The United States Food and Drug Administration has awarded Orphan Drug Designation to an experimental PLX cell therapy (called PLX-R18) as a treatment for graft failure and incomplete haematopoietic recovery after haematopoietic cell transplantation. For more detailed information you can view the source press release here, at Globe Newswire.
About Haematopoietic Cell Transplantation (HCT)
HTC is an infusion of certain cells that are used to establish marrow and immune function in patients and may be used as a therapy for a range of conditions, including some cancers and genetic disorders.
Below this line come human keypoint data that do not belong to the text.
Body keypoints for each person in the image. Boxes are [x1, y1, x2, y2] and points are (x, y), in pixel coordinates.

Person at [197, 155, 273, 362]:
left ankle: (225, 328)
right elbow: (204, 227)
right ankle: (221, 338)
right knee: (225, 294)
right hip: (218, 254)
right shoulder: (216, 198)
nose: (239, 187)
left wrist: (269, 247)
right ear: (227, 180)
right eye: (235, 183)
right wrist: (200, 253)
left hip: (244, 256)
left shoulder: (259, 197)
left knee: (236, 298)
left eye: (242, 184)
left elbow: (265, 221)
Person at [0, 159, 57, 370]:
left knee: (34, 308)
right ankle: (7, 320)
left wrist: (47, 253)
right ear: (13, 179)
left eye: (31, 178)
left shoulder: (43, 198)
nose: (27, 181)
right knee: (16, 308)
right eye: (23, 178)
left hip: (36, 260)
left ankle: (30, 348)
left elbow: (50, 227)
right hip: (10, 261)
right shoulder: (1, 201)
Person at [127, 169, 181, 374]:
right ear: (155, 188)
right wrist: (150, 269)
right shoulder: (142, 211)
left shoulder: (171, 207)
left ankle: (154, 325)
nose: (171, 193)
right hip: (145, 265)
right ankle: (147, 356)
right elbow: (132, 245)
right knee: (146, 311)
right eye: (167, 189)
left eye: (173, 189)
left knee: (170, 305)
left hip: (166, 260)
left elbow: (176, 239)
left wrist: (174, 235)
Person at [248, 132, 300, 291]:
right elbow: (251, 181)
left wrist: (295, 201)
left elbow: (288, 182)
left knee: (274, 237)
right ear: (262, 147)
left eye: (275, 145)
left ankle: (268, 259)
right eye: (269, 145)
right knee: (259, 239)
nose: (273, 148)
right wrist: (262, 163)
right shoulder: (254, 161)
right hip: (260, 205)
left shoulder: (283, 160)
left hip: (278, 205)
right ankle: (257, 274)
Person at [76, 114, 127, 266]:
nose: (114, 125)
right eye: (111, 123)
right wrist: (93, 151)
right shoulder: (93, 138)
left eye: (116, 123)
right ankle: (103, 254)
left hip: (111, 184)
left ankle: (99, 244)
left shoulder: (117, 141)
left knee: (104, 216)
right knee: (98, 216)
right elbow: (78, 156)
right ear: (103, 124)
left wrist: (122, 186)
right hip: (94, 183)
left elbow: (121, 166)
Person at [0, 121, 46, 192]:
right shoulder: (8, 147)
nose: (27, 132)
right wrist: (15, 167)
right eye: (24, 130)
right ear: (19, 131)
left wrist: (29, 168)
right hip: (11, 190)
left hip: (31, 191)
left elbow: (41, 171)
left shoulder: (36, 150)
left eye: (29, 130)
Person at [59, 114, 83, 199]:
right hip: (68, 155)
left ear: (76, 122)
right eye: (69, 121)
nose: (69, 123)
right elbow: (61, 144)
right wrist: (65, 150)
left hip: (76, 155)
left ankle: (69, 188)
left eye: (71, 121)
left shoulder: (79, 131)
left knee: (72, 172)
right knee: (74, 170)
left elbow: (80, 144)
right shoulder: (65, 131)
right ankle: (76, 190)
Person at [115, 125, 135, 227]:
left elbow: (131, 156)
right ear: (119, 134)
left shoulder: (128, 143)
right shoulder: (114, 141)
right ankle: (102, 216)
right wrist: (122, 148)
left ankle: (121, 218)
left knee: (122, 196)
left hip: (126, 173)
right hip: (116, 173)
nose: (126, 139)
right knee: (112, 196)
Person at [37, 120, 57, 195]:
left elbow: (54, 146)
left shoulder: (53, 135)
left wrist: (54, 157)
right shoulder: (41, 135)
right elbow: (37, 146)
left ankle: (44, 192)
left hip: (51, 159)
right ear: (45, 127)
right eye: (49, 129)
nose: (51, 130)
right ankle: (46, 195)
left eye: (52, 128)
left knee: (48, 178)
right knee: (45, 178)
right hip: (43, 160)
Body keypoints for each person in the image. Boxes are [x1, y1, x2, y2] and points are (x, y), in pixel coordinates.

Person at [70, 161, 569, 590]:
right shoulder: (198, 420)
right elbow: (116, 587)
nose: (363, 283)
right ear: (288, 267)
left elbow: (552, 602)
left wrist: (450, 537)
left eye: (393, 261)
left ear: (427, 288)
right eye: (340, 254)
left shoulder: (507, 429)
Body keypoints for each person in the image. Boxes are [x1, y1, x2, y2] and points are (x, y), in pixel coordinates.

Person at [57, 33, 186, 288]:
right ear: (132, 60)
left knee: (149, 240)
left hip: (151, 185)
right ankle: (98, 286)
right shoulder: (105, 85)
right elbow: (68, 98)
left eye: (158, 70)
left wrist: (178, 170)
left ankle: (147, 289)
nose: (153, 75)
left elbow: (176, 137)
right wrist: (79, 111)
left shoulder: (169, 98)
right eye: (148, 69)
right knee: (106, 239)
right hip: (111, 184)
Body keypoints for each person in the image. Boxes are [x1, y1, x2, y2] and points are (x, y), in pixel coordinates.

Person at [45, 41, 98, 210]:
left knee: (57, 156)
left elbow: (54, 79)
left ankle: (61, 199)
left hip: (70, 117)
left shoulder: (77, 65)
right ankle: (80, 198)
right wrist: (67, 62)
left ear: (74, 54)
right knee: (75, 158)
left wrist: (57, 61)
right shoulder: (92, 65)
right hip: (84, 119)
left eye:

The transplanted cells can come from the patient themselves (an autologous transplantation), or a matched donor (an allogeneic transplantation).
PLX-R18 is a cell therapy that is being investigated by Pluristem Therapeutics as a potential treatment for patients who experience graft failure or incomplete haematopoietic recovery after HCT. The FDA has recently granted the experimental therapy Orphan Drug Designation for this use.
About Orphan Drug Designation
Orphan Drug status is awarded by the FDA to certain drugs that are being developed to treat rare disorders. The designation is designed to encourage and speed up the drug development process, through offering incentives to eligible drugs such as a longer period of marketing exclusivity, tax credits, and waived drug user fees. For more information about Orphan Drugs, click here.
Research into PLX-R18
An ongoing Phase 1 trial is investigating PLX-R18 in patients who have had insufficient haematopoietic recovery after bone marrow transplantation. The study is taking place in the US and Israel and involves 24 patients. The study is designed to assess the safety of the therapy, and, to a lesser extent, other factors such as how it affects platelet and haemoglobin levels, and patients’ quality of life. Mr Yanay, the President and Co-CEO of Pluristem, says, “we look forward to data from our ongoing Phase 1 clinical trial.”